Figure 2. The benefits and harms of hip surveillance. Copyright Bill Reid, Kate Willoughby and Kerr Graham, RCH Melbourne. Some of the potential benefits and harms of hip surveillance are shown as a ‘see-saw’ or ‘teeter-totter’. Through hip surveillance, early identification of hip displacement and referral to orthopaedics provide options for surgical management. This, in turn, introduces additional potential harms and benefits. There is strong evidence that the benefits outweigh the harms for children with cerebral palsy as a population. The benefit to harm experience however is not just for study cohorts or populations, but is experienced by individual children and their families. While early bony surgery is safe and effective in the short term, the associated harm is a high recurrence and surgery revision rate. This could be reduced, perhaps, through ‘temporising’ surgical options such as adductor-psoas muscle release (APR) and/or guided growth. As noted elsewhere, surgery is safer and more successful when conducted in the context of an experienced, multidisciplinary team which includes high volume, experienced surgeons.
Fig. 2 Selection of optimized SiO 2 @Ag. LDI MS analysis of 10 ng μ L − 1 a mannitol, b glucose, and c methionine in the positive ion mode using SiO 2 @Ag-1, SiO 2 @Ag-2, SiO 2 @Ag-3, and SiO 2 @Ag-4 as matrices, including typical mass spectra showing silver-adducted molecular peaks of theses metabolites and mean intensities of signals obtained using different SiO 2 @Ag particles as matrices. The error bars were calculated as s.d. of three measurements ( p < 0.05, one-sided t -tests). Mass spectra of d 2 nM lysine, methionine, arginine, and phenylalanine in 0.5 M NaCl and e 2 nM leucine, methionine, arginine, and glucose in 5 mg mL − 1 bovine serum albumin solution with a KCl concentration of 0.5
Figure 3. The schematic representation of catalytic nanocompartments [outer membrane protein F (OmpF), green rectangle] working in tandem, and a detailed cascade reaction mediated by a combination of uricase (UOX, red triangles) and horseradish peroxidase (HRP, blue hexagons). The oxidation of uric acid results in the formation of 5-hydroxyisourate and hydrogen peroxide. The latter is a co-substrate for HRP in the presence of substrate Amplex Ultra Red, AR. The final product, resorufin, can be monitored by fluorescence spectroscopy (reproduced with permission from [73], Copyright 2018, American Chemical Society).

» WHAT THE TASK ASKS:
The material must be transcribed exactly, down to the last line.

» WRITTEN ANSWER:
Figure 2. The benefits and harms of hip surveillance. Copyright Bill Reid, Kate Willoughby and Kerr Graham, RCH Melbourne. Some of the potential benefits and harms of hip surveillance are shown as a ‘see-saw’ or ‘teeter-totter’. Through hip surveillance, early identification of hip displacement and referral to orthopaedics provide options for surgical management. This, in turn, introduces additional potential harms and benefits. There is strong evidence that the benefits outweigh the harms for children with cerebral palsy as a population. The benefit to harm experience however is not just for study cohorts or populations, but is experienced by individual children and their families. While early bony surgery is safe and effective in the short term, the associated harm is a high recurrence and surgery revision rate. This could be reduced, perhaps, through ‘temporising’ surgical options such as adductor-psoas muscle release (APR) and/or guided growth. As noted elsewhere, surgery is safer and more successful when conducted in the context of an experienced, multidisciplinary team which includes high volume, experienced surgeons.
Fig. 2 Selection of optimized SiO 2 @Ag. LDI MS analysis of 10 ng μ L − 1 a mannitol, b glucose, and c methionine in the positive ion mode using SiO 2 @Ag-1, SiO 2 @Ag-2, SiO 2 @Ag-3, and SiO 2 @Ag-4 as matrices, including typical mass spectra showing silver-adducted molecular peaks of theses metabolites and mean intensities of signals obtained using different SiO 2 @Ag particles as matrices. The error bars were calculated as s.d. of three measurements ( p < 0.05, one-sided t -tests). Mass spectra of d 2 nM lysine, methionine, arginine, and phenylalanine in 0.5 M NaCl and e 2 nM leucine, methionine, arginine, and glucose in 5 mg mL − 1 bovine serum albumin solution with a KCl concentration of 0.5
Figure 3. The schematic representation of catalytic nanocompartments [outer membrane protein F (OmpF), green rectangle] working in tandem, and a detailed cascade reaction mediated by a combination of uricase (UOX, red triangles) and horseradish peroxidase (HRP, blue hexagons). The oxidation of uric acid results in the formation of 5-hydroxyisourate and hydrogen peroxide. The latter is a co-substrate for HRP in the presence of substrate Amplex Ultra Red, AR. The final product, resorufin, can be monitored by fluorescence spectroscopy (reproduced with permission from [73], Copyright 2018, American Chemical Society).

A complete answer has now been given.